§ **PROBLEM STATEMENT**: Please write out the final portion of the records below exactly: the line containing "24. Right-click in", every line after it, and nothing else.

[Dataset entries]
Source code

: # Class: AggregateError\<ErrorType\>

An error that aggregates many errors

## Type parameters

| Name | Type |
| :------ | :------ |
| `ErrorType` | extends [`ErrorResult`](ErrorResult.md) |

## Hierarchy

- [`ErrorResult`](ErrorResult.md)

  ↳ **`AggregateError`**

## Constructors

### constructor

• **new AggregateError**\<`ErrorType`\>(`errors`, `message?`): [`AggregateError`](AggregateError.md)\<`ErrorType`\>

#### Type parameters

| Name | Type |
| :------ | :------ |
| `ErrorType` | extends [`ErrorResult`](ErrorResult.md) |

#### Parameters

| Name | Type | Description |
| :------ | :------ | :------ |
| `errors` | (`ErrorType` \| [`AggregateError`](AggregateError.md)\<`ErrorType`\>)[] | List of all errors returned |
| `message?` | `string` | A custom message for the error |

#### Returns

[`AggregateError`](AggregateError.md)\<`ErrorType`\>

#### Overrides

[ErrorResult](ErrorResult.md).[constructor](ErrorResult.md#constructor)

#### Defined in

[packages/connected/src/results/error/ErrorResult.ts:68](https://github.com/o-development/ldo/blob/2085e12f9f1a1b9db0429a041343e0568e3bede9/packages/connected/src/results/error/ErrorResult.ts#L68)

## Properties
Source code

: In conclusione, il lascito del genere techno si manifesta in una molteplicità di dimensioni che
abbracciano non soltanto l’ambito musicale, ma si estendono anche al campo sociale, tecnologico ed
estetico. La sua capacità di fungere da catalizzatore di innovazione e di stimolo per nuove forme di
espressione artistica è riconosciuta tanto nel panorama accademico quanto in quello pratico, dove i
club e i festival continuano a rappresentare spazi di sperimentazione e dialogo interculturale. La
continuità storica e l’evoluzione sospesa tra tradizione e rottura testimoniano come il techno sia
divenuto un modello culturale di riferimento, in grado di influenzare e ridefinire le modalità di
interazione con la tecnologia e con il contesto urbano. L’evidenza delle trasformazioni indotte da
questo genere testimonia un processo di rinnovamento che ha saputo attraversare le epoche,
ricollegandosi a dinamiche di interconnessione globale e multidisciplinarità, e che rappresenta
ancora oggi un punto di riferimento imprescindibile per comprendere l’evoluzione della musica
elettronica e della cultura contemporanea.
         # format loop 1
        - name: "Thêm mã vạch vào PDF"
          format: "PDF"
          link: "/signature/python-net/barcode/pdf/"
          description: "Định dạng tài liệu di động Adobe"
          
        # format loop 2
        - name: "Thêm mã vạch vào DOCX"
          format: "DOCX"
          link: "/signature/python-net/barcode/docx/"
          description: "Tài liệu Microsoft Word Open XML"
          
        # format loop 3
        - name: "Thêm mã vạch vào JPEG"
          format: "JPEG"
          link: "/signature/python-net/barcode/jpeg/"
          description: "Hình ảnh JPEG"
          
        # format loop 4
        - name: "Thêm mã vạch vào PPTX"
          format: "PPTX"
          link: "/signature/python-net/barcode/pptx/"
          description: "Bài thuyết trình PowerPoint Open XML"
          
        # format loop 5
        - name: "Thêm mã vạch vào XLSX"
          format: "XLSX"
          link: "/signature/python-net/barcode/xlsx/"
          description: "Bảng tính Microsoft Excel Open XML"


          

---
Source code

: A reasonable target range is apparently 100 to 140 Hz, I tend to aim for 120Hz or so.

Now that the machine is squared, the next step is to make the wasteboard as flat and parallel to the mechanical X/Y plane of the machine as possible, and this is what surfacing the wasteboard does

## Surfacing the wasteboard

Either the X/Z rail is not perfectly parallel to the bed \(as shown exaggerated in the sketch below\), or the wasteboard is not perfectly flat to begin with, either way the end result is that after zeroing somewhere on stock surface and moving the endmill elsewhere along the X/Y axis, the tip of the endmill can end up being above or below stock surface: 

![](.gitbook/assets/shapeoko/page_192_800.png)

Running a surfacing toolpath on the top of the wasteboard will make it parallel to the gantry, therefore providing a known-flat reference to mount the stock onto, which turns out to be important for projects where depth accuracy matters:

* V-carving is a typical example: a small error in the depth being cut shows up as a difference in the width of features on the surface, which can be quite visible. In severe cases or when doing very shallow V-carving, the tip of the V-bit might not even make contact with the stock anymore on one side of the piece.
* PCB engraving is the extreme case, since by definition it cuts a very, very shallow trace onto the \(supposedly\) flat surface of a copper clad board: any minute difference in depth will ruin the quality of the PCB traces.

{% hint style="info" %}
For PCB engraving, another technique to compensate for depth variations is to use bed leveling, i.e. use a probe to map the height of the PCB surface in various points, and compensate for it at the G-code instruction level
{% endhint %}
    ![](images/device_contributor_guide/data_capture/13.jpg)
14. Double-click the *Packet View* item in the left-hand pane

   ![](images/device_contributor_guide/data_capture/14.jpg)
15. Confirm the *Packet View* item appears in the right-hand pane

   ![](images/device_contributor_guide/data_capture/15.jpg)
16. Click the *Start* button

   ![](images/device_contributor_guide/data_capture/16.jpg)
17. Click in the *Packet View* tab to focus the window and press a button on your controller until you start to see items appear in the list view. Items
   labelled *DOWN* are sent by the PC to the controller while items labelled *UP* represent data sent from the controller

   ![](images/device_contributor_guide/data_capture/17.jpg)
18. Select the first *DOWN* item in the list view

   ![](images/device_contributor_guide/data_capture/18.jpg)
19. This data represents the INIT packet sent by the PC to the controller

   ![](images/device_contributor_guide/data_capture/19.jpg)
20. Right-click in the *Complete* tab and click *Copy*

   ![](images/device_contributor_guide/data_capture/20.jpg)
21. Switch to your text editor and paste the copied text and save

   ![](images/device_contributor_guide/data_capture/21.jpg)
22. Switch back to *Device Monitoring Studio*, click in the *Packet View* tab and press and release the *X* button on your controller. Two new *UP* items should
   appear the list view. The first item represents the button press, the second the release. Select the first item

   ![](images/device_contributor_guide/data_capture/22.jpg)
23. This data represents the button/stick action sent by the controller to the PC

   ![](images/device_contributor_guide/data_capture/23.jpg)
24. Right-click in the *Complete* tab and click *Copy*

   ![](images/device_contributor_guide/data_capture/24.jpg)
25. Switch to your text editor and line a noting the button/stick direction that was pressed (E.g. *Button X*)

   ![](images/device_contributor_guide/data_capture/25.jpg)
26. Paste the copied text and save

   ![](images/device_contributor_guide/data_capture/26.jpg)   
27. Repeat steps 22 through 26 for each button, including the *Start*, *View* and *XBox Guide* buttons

§ **SOLUTION FOR THIS PROBLEM**:
24. Right-click in the *Complete* tab and click *Copy*

   ![](images/device_contributor_guide/data_capture/24.jpg)
25. Switch to your text editor and line a noting the button/stick direction that was pressed (E.g. *Button X*)

   ![](images/device_contributor_guide/data_capture/25.jpg)
26. Paste the copied text and save

   ![](images/device_contributor_guide/data_capture/26.jpg)   
27. Repeat steps 22 through 26 for each button, including the *Start*, *View* and *XBox Guide* buttons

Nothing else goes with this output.